Wording needs to be clarified in multiple instances, for example follows:
Li 17, avoid colloquialisms like ‘beat’ here and elsewhere in the manuscript. Li 18 and elsewhere, check English, eg, ‘it lacked overall detection time’ needs rewording
Li 19, what version of YOLO do you refer to in YOLOvFIS, or is it an FIS adaptation of each version of YOLO that you compare?
Li 60, capital and italics for genus species
Li 247, clarification needed
Li 76-115 reads as a long but incomplete list of YOLO applications for fruit detection.
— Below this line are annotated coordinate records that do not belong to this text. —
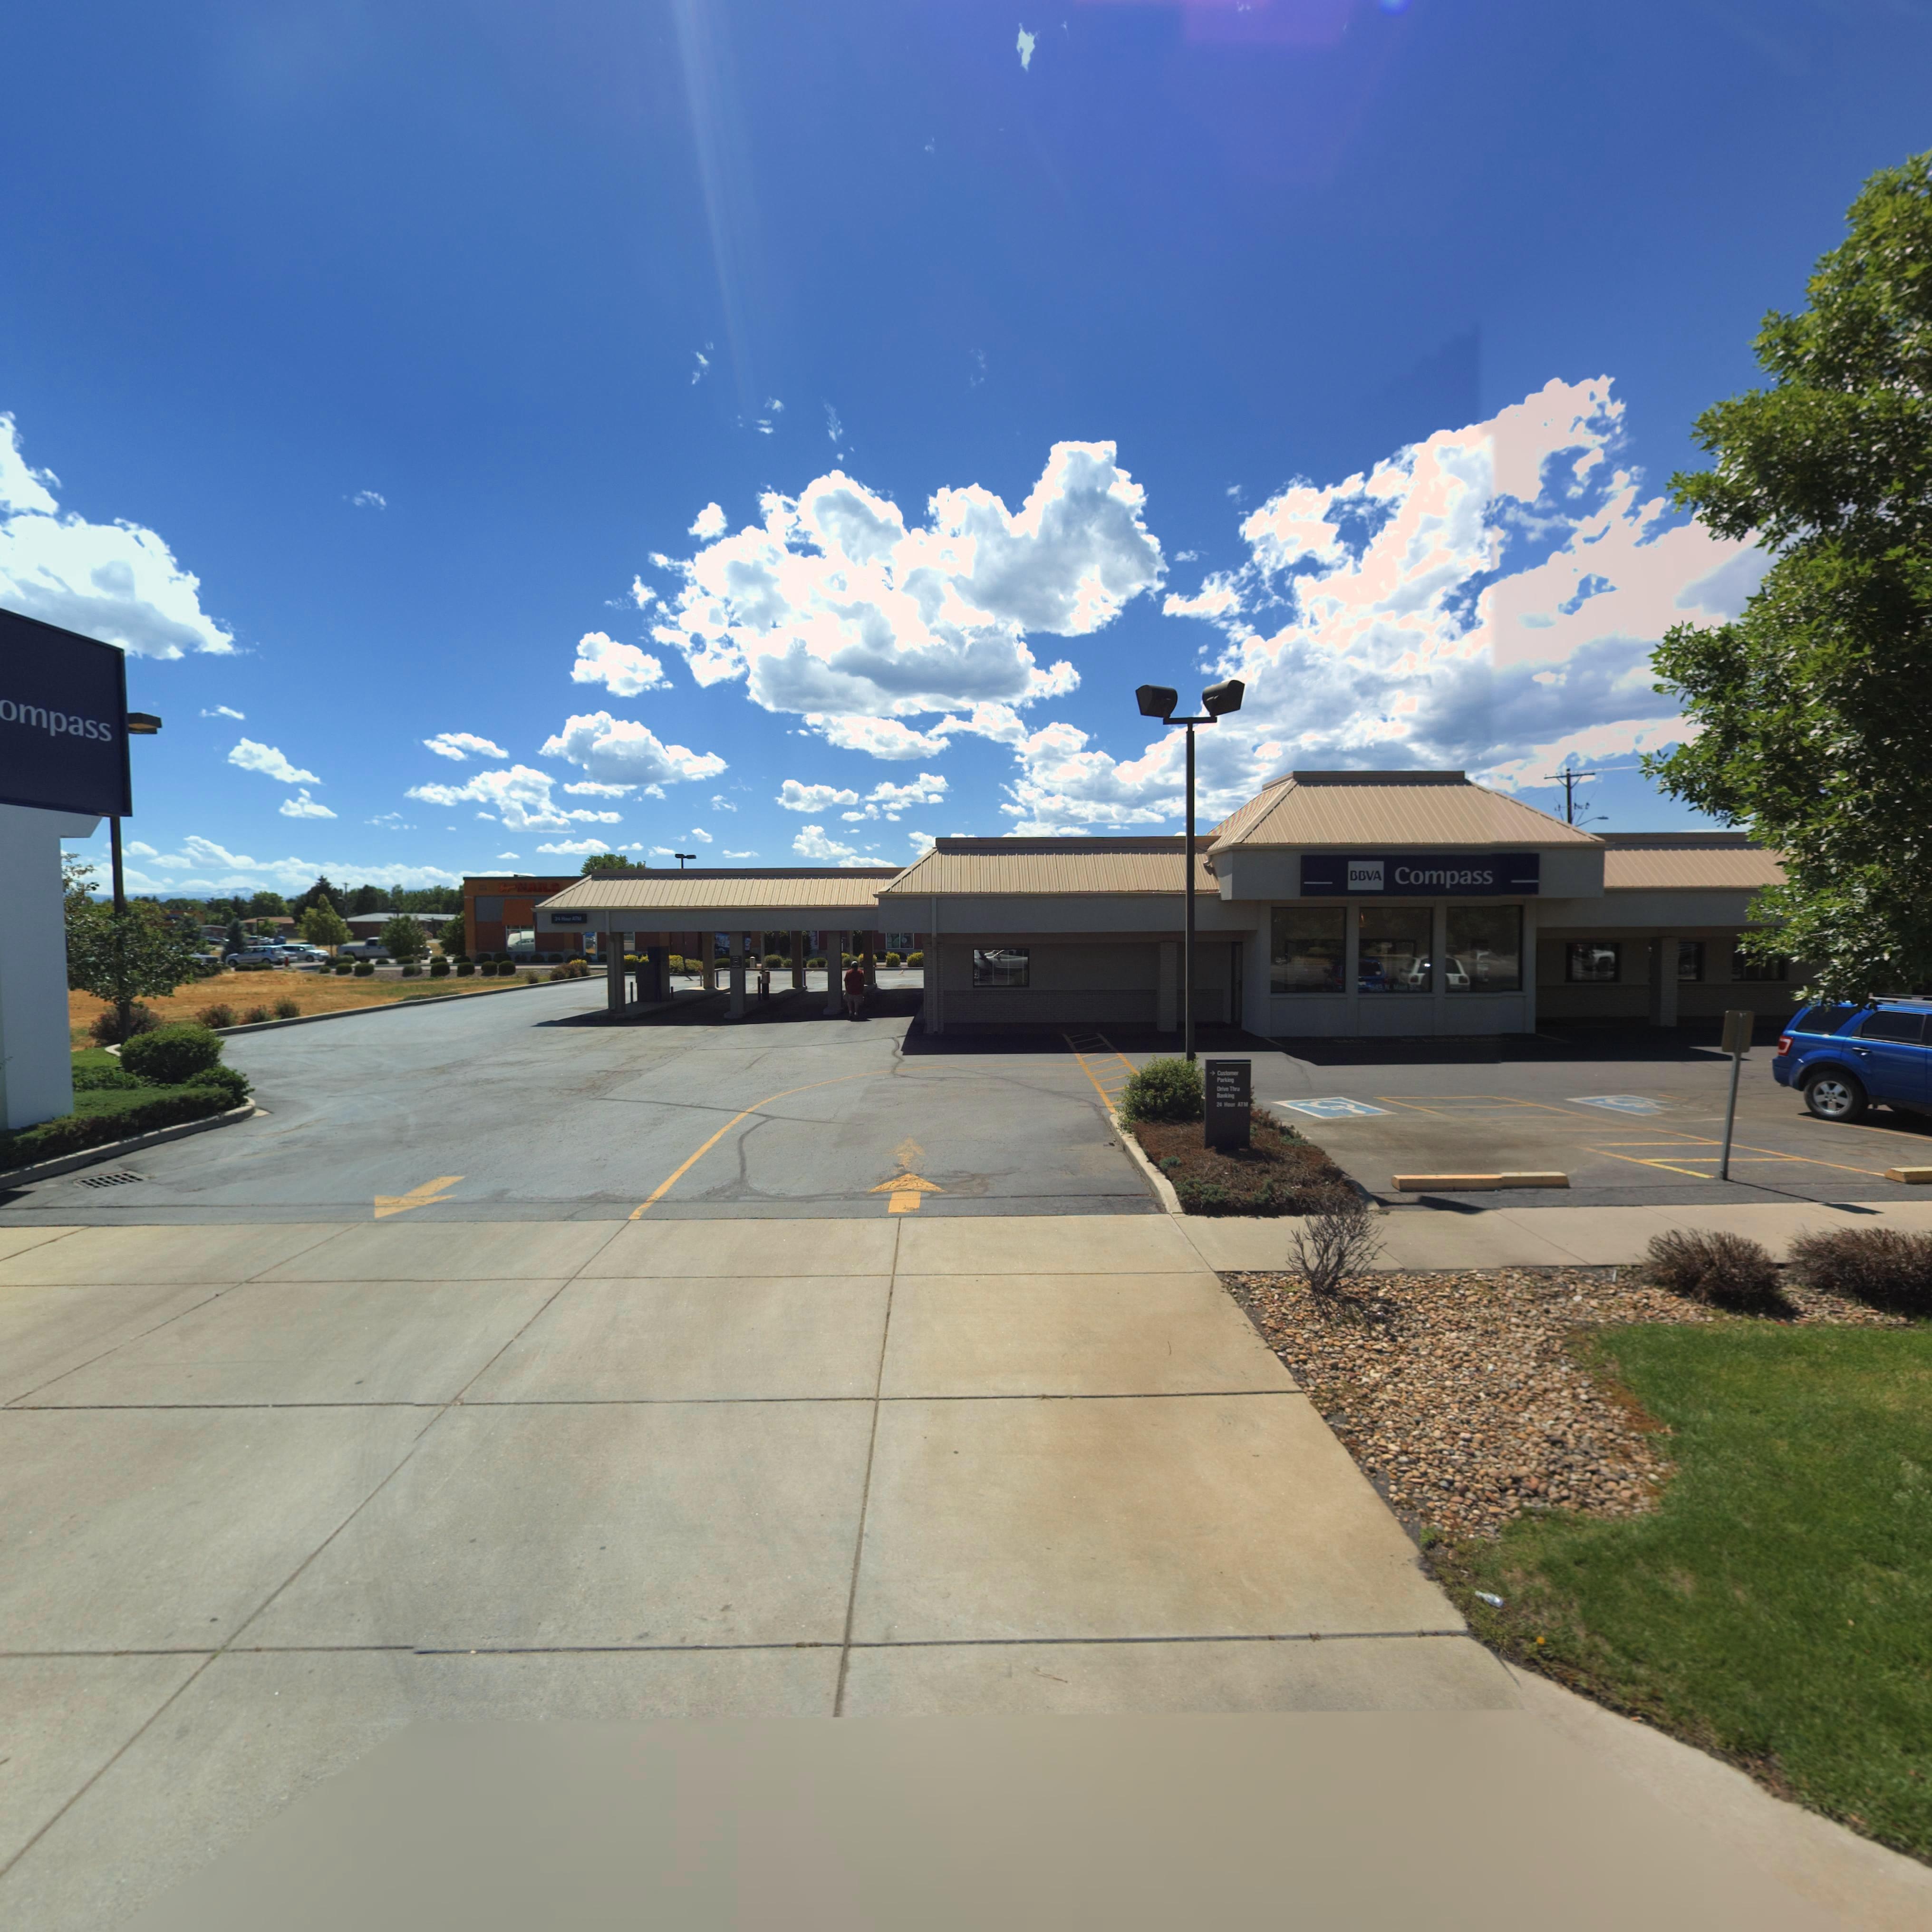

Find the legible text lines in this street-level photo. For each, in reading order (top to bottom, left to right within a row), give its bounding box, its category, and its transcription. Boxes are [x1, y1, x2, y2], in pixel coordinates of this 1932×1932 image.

[18, 702, 113, 743] BusinessName: mpass
[498, 882, 515, 892] BusinessName: B*****
[516, 881, 560, 893] BusinessName: NAIL*
[1393, 866, 1493, 889] BusinessName: Compass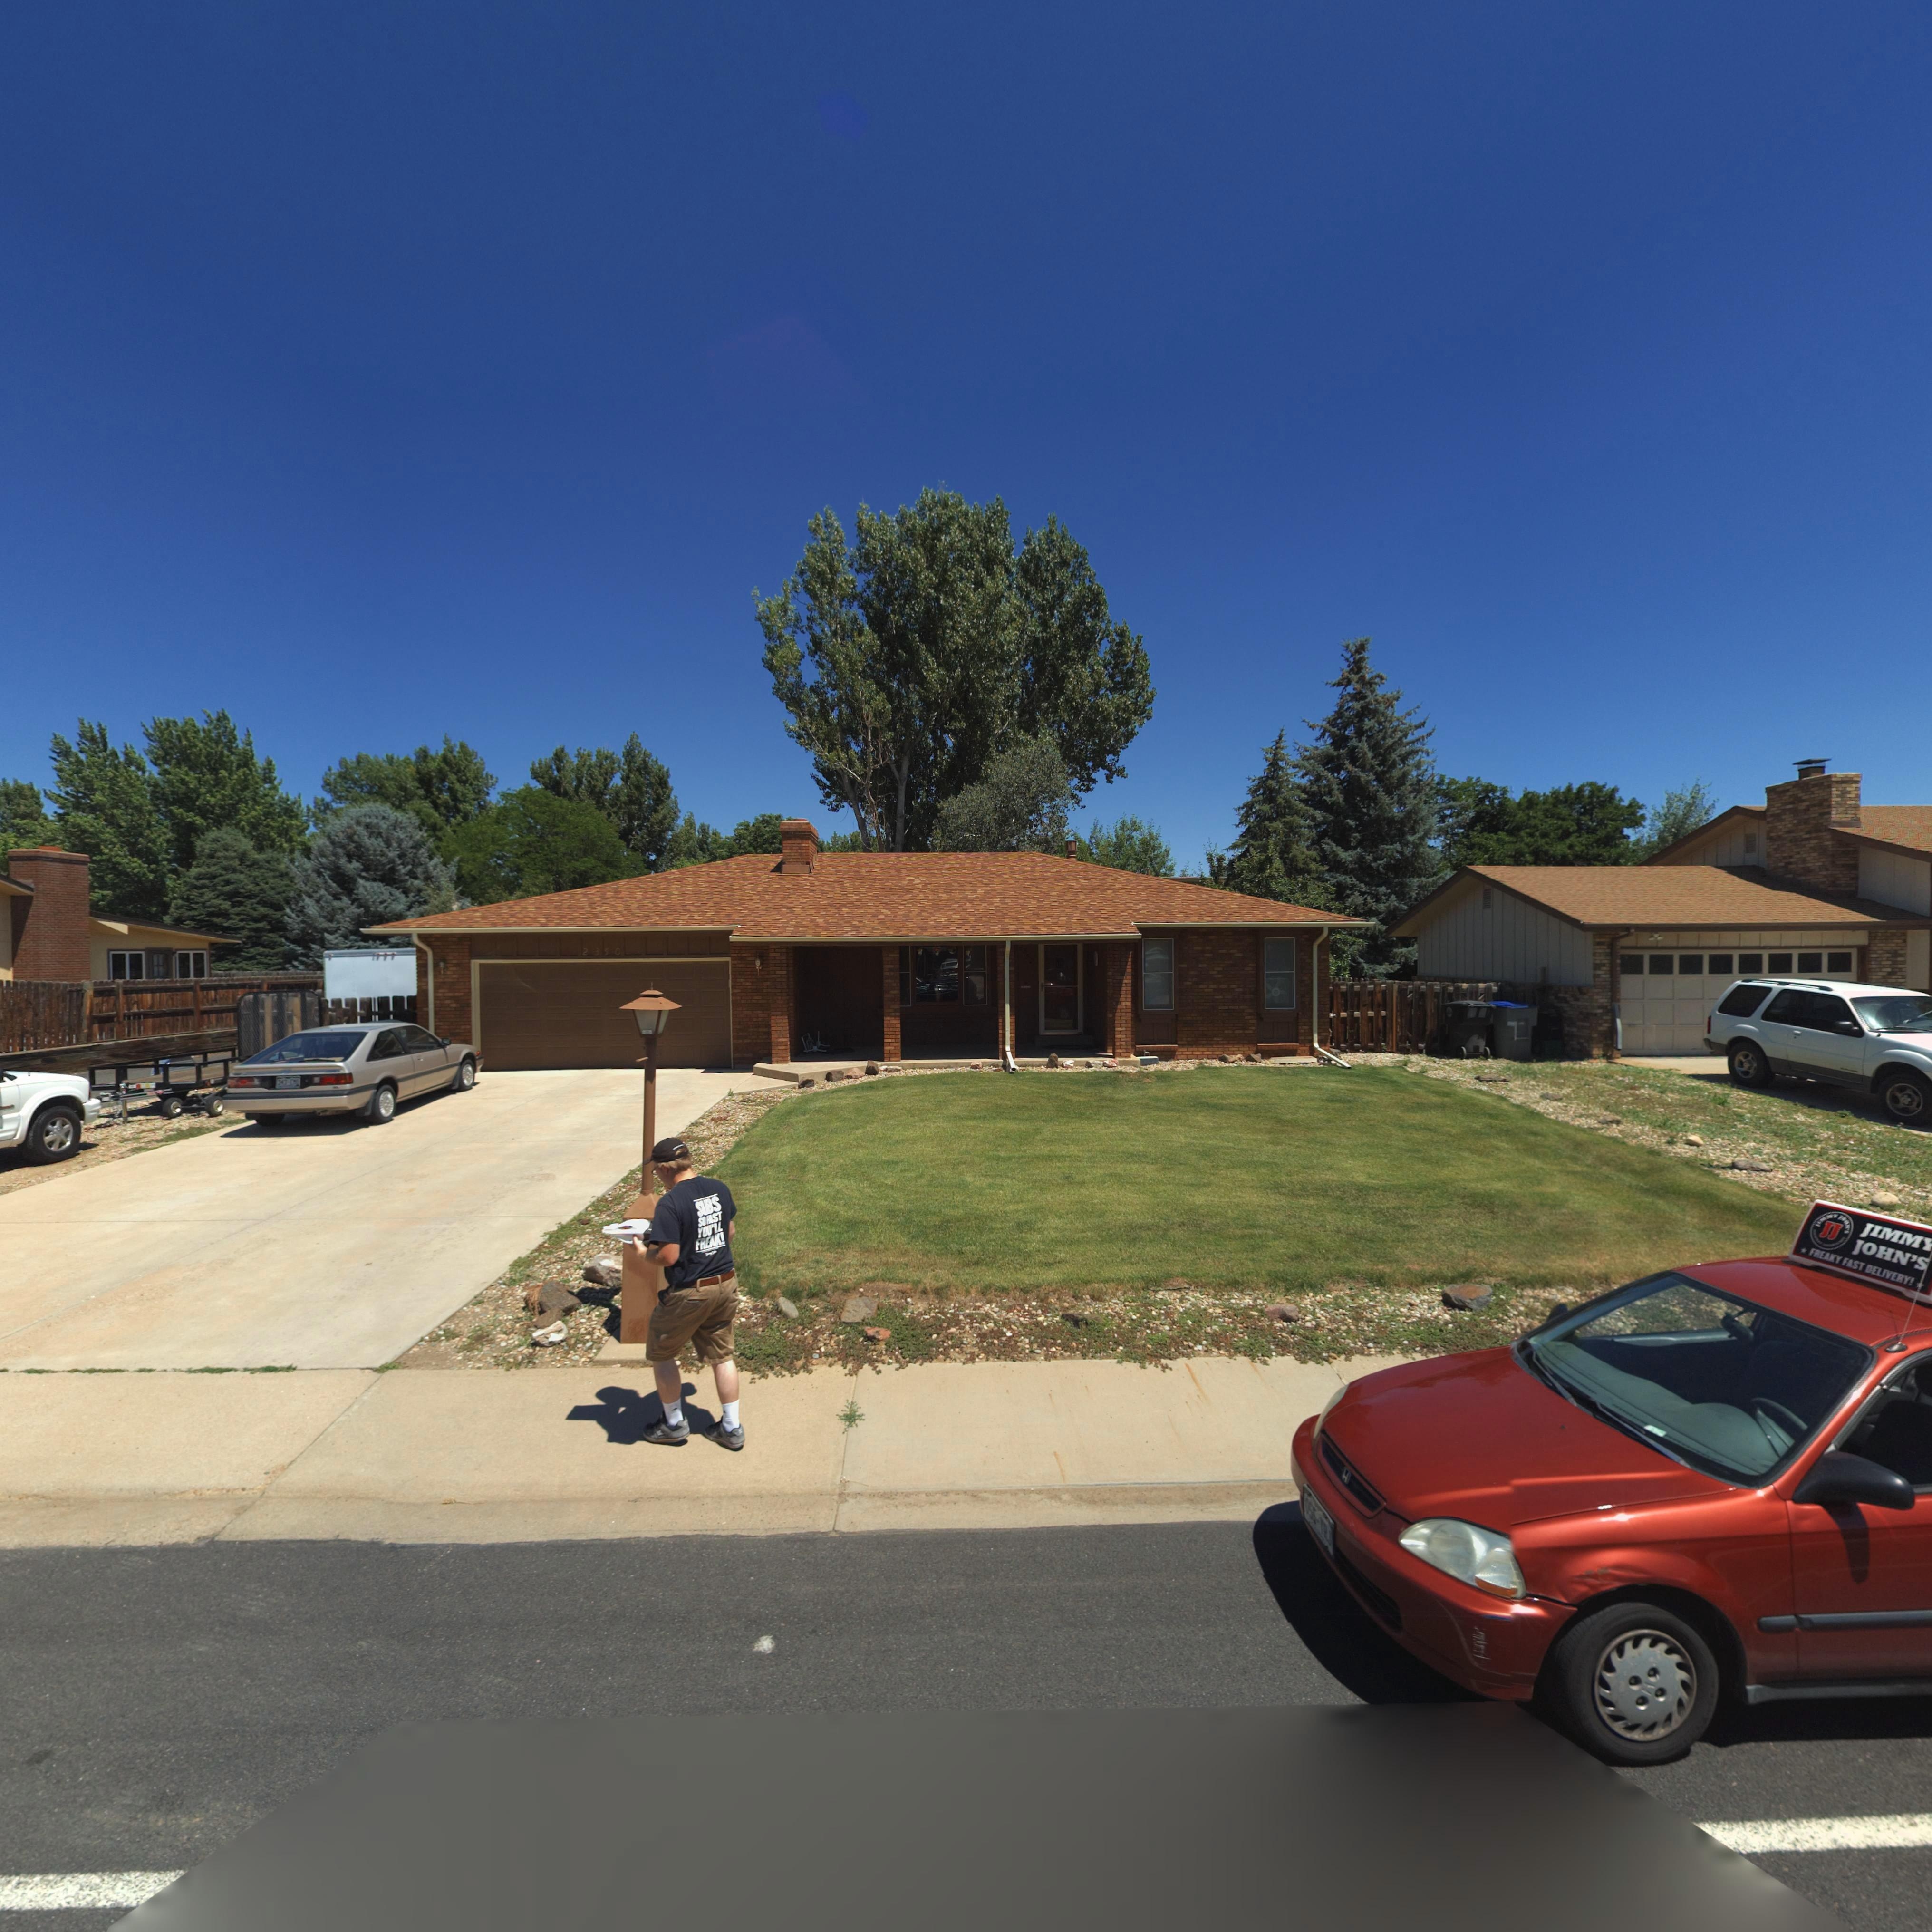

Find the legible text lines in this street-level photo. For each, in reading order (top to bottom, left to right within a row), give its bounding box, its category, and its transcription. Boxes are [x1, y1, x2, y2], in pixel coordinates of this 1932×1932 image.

[582, 947, 621, 956] StreetNumber: 2350
[1023, 947, 1033, 964] StreetNumber: 350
Consider a Table.

Experimental design

Li 180 A suggestion is to keep one of the harvest populations (li 156, different locations) out of the training set to use as an independent test set.

Validity of the findings

My major criticism is that the differences in performance are modest, often <1% MAp, yet YOLO model development can be stochastic, there is a random element to it (li 252) Try training the same model 10 times and check the performance of these models on a test set …how much variation to you get….. if its 1% then the supposed improvement using FIS is really lost in noise.